In this web-scraping.dev example we generate the cookie by submitting a correct login form. Let's take a look at how it all works together:

Scrapfly.py
Scrapfly.js
python
javascript
from scrapfly import ScrapflyClient, ScrapeConfig, UpstreamHttpClientError
import uuid

client = ScrapflyClient(key="YOUR SCRAPFLY KEY")
session = str(uuid.uuid4()).replace("-", "")
login = client.scrape(
    ScrapeConfig(
        url="https://web-scraping.dev/api/login",
        session=session,
        debug=True,
        method="POST",
        data={
            "username": "user123",
            "password": "password",
        },
    )
)
secret = client.scrape(ScrapeConfig("https://web-scraping.dev/login", session=session))
secret_value = secret.selector.css("#secret-message::text").get()
print(secret_value)
import { ScrapflyClient, ScrapeConfig } from 'scrapfly-sdk';
import { v4 as uuidv4 } from 'uuid';
import cheerio from 'cheerio';

const client = new ScrapflyClient({ key: "YOUR SCRAPFLY KEY" });
// create a session 
const session = uuidv4();
// login current sesion:
await client.scrape(
    new ScrapeConfig({ 
        url: 'https://web-scraping.dev/api/login',
        session: session,
        method: "POST",
        data: {
            username: "user123",
            password: "password",
        }
    }),
);
// cookies will automatically be used for request with the same session:
const secretResult = await client.scrape(
    new ScrapeConfig({ 
        url: 'https://web-scraping.dev/login',
        session: session,
    }),
);

let $ = cheerio.load(secretResult.result.content);
let secret = $('#secret-message').text();
console.log(secret);
import httpx  # or requests

# 1. Perform login POST request to get authentication cookies:
login_response = httpx.post(
    "https://web-scraping.dev/api/login",
    data={
        "username": "user123",
        "password": "password",
    },
)
print(dict(login_response.cookies))
{"auth": "user123-secret-token"}
# 2.  use cookies in following requests:
secret_response = httpx.get("https://web-scraping.dev/login", cookies=dict(login_response.cookies))
# find secret message only available to logged in users:
from parsel import Selector

secret = Selector(secret_response.text).css("#secret-message::text").get()
print(secret)
# 🤫


# ALTERNATIVE:
# httpx can track cookies automatically when httpx.Client() or httpx.AsyncClient() is used.
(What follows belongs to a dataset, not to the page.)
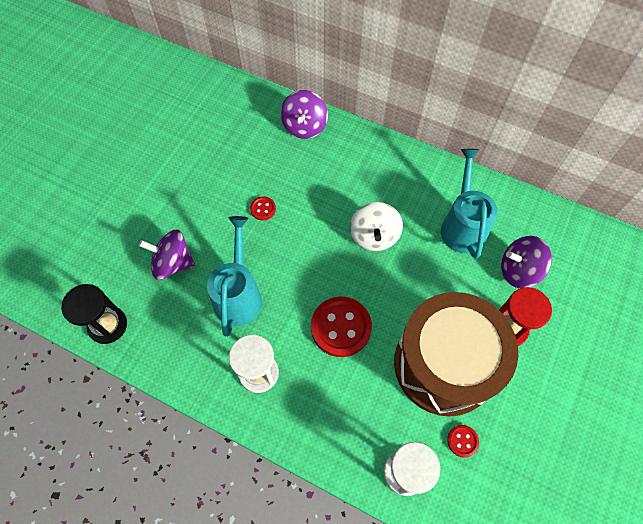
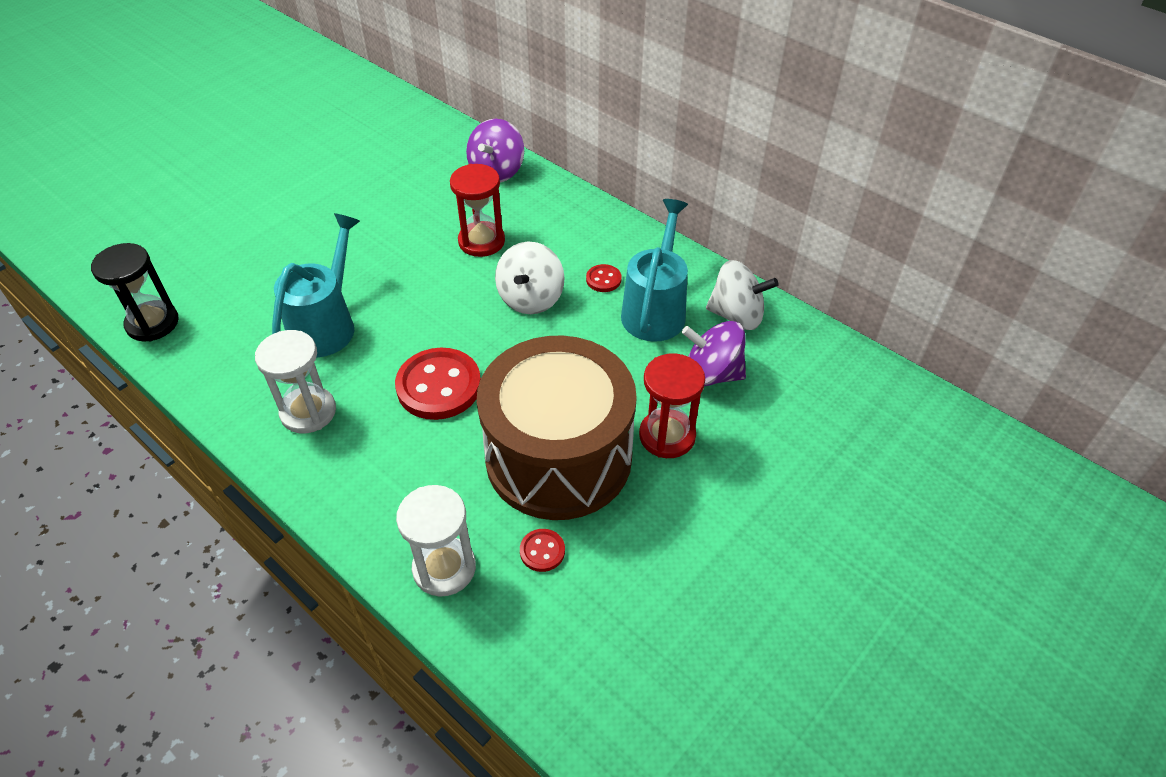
camera: 15 degrees right, 15 degrees down
purple spinning top [139,230,195,280] -> none
red button [250,196,276,220] -> red button moved to [586,264,621,292]
none -> red hourglass [450,164,505,257]
none -> white spinning top [706,260,778,330]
with httpx.Client() as client:
    login_response = httpx.post(
        "https://web-scraping.dev/api/login",
        data={
            "username": "user123",
            "password": "password",
        },
    )
    secret_response = client.get("https://web-scraping.dev/login")
    # find secret message only available to logged in users:
    from parsel import Selector

    secret = Selector(secret_response.text).css("#secret-message::text").get()
    print(secret)
import axios from 'axios';
import cheerio from 'cheerio';


// 1. Perform login POST request to get authentication cookies
let data = new URLSearchParams();
data.append('username', 'user123');
data.append('password', 'password');
let loginResponse = await axios.post('https://web-scraping.dev/api/login', data.toString(), {
    headers: {
        'Content-Type': 'application/x-www-form-urlencoded',
    },
    maxRedirects: 0, // Prevent axios from following redirects
    validateStatus: false, 
});
const cookies = loginResponse.headers['set-cookie'];
console.log(cookies); // 'set-cookie' headers

// 2. Use cookies in following requests
let secretResponse = await axios.get('https://web-scraping.dev/login', {
    headers: {
        'Cookie': cookies.join(';'),  // Send cookies in 'Cookie' header
    },
});

// Find secret message only available to logged in users
let $ = cheerio.load(secretResponse.data);
let secret = $('#secret-message').text();
console.log(secret);
// 🤫

Above we're treating cookies as normal header values. The initial login request receives set-cookie header with our user's password and then we can use it to scrape all endpoints that require authentication.